Request
What you return must match the records word for word, except that pictures are dropped.

..........

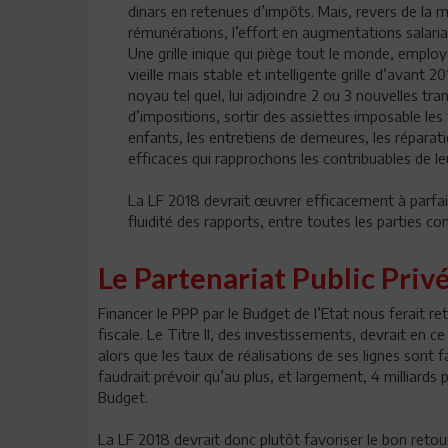
dinars en retenues d’impôts. Mais, revers de la m
rémunérations, l’effort en augmentations salarial
Une grille inique qui piège tout le monde, emplo
vieille mais stable et intelligente grille d’avant
noyau tel quel, lui adjoindre 2 ou 3 nouvelles t
d’impositions, sortir des assiettes imposable les
enfants, les entretiens de demeures, les réparati
efficaces qui rapprochons les contribuables de leu
La LF 2018 devrait œuvrer efficacement à parfaire
fluidité des rapports, entre toutes les parties c
Le Partenariat Public Priv
Financer le PPP par le Budget de l’Etat nous ferait r
fiscale. Le Titre II, des investissements, devrait en ce
alors que les taux de réalisations de ses lignes sont fa
faudrait prévoir qu’au plus, et largement, 4 milliards
Budget.
La LF 2018 devrait donc plutôt favoriser le bon retou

..........

Exercise output
dinars en retenues d’impôts. Mais, revers de la m
rémunérations, l’effort en augmentations salarial
Une grille inique qui piège tout le monde, emplo
vieille mais stable et intelligente grille d’avant
noyau tel quel, lui adjoindre 2 ou 3 nouvelles t
d’impositions, sortir des assiettes imposable les
enfants, les entretiens de demeures, les réparati
efficaces qui rapprochons les contribuables de leu
La LF 2018 devrait œuvrer efficacement à parfaire
fluidité des rapports, entre toutes les parties c
Le Partenariat Public Priv
Financer le PPP par le Budget de l’Etat nous ferait r
fiscale. Le Titre II, des investissements, devrait en ce
alors que les taux de réalisations de ses lignes sont fa
faudrait prévoir qu’au plus, et largement, 4 milliards
Budget.
La LF 2018 devrait donc plutôt favoriser le bon retou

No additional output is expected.